▶ Extrait du document:
Le fier, c’est encore autre chose. Je n’aime pas que l’on qualifie la fierté de péché, car à mon avis, être fier n’est pas un péché. C’est ce que contracte la fierté en nous qui peut devenir péché. Je m’explique. Quand on a fait une chose de bien, pourquoi ne pas en être fier ? Il n’y a aucune honte ! Par contre, si nous oublions cette petite sagesse de saint Vincent de Paul (1581-1660) :

Le bruit ne fait pas de bien, et le bien ne fait pas de bruit...

Alors, notre fierté se transforme en vanité orgueilleuse !


Combattre

Il nous faut combattre l’orgueil à chaque instant de notre vie. L’orgueil est à la racine de tous nos maux, et pour reprendre de façon humoristique la Parole de Jésus, à la racine de tous nos MOTS. Car en gangrénant notre cœur, il pervertit notre bouche, nos paroles, et les rend impures. L’orgueil est le coronavirus (virus couronné de sa propre superbe) de nos âmes ! Cette maladie enchaîne les symptômes : d’abord l’arrogance, puis le mensonge, et enfin la méchanceté aveugle. Il pervertit la bouche mais il attaque aussi le regard, il tord la réception auditive, abime le toucher et finit par aboutir à l’agnosie spirituelle ! Un seul vaccin, l’humilité ! La vraie, cet humus que l’on puise dans la Parole de Dieu et les conseils des saints.

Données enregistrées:
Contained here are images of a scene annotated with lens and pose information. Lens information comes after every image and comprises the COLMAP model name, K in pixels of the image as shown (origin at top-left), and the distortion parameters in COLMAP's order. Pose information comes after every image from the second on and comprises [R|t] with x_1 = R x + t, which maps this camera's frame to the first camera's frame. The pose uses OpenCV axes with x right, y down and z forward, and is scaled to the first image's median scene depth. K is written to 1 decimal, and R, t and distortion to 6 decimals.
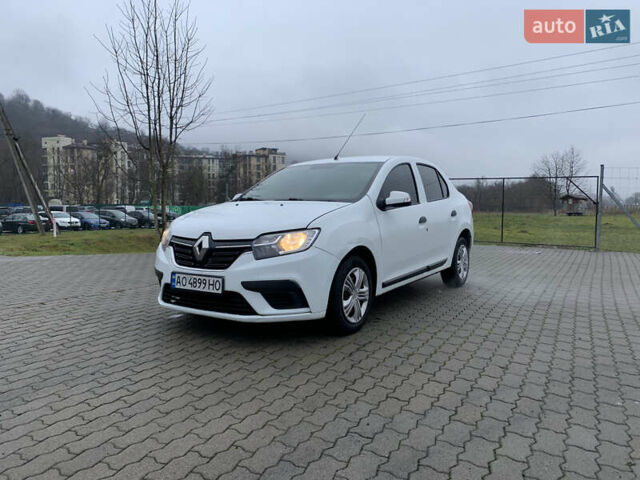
lens RADIAL K [[487.1, 0, 313.0], [0, 487.1, 238.3], [0, 0, 1]] dist [0.044893, -0.052510]
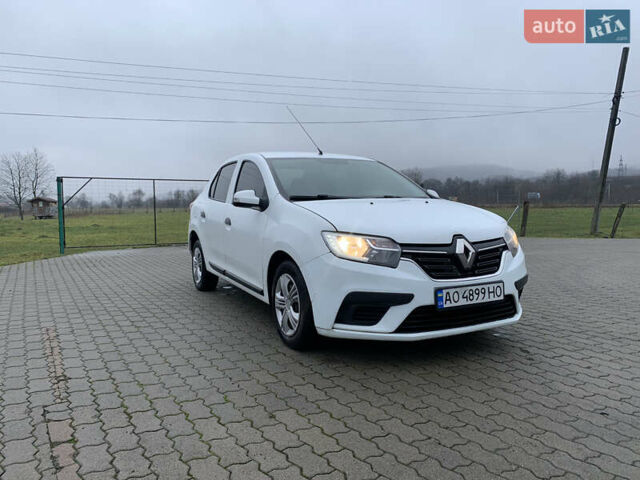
lens RADIAL K [[487.1, 0, 313.0], [0, 487.1, 238.3], [0, 0, 1]] dist [0.044893, -0.052510]
pose [[0.504716, -0.068932, 0.860529, -1.098123], [0.074535, 0.996564, 0.036113, -0.056391], [-0.860062, 0.045913, 0.508119, 0.806505]]
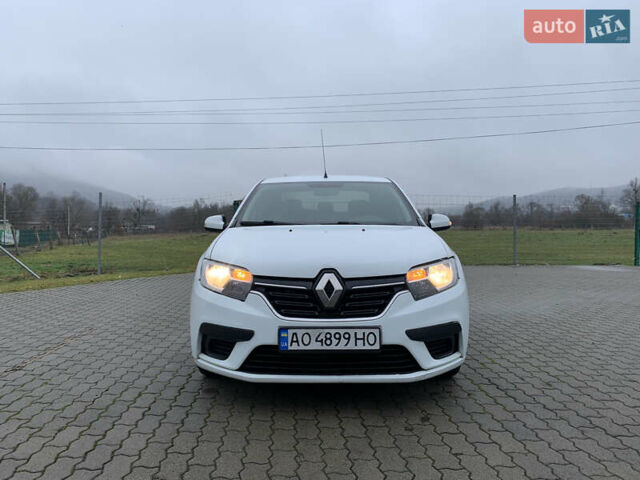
lens RADIAL K [[491.3, 0, 318.5], [0, 491.3, 239.0], [0, 0, 1]] dist [0.002428, -0.004065]
pose [[0.838081, -0.019576, 0.545195, -0.650337], [0.043229, 0.998597, -0.030597, -0.035401], [-0.543831, 0.049211, 0.837751, 0.394116]]
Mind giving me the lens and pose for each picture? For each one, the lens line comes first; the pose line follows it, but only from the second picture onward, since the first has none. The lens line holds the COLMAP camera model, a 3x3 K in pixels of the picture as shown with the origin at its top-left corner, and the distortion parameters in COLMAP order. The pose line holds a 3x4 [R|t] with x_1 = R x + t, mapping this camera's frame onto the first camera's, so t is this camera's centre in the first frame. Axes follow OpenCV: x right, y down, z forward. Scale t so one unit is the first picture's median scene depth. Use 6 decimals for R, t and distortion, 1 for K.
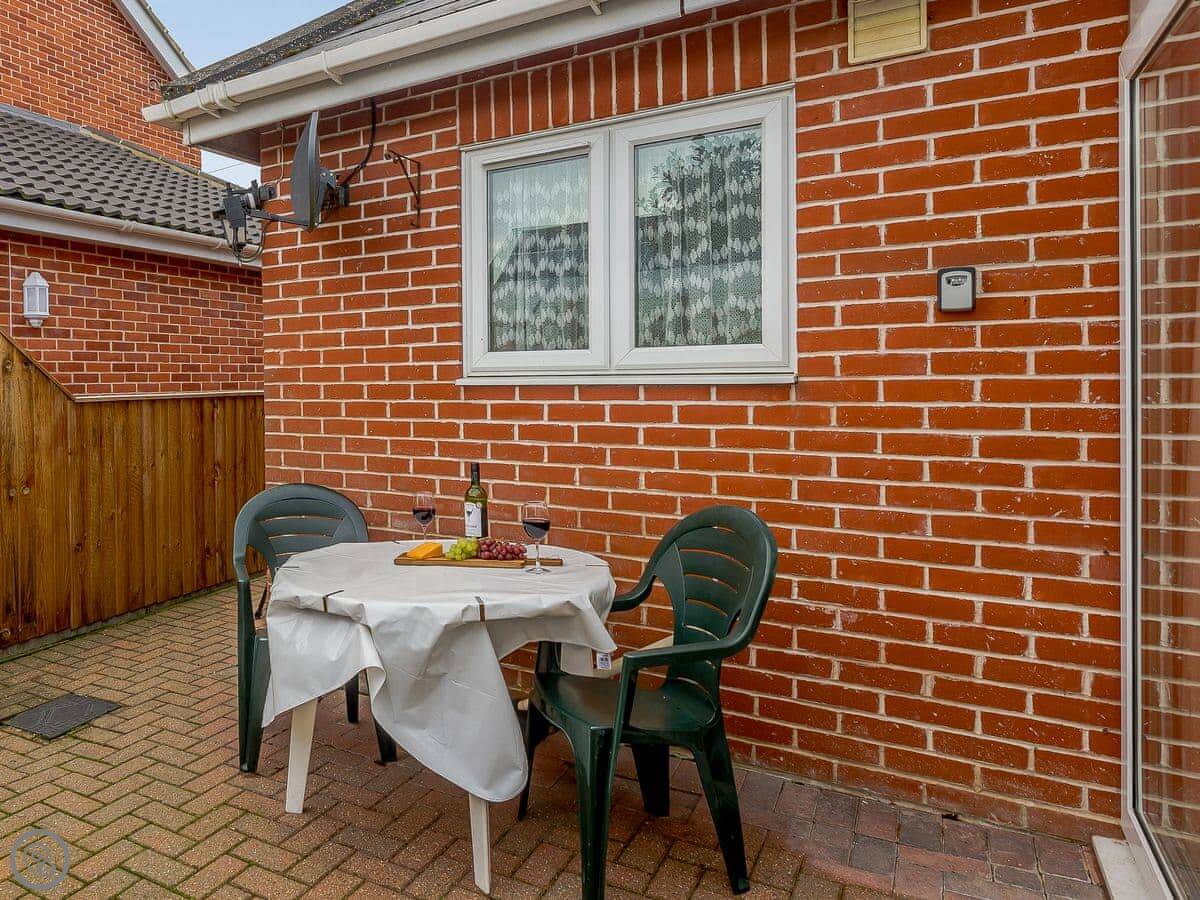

▶ Consignes de l'exercice:
a) Indiquez si chacune des affirmations suivantes concorde avec l'extrait sur la fierté, en répondant par oui ou non et en citant exactement les mots de l'extrait qui tranchent : (i) être fier n'est pas en soi un péché ; (ii) l'orgueil est présenté comme l'unique vaccin de nos âmes ; (iii) le premier symptôme de la maladie décrite est le mensonge.
b) Recopiez à l'identique le passage de l'extrait sur la fierté qui va de « Le fier, c’est » jusqu'à « pas de bruit... » inclus.

▶ Réponses rédigées:
a)
(i) Oui : « être fier n’est pas un péché ».
(ii) Non : « Un seul vaccin, l’humilité ! ».
(iii) Non : « d’abord l’arrogance ».

b)
Le fier, c’est encore autre chose. Je n’aime pas que l’on qualifie la fierté de péché, car à mon avis, être fier n’est pas un péché. C’est ce que contracte la fierté en nous qui peut devenir péché. Je m’explique. Quand on a fait une chose de bien, pourquoi ne pas en être fier ? Il n’y a aucune honte ! Par contre, si nous oublions cette petite sagesse de saint Vincent de Paul (1581-1660) :

Le bruit ne fait pas de bien, et le bien ne fait pas de bruit...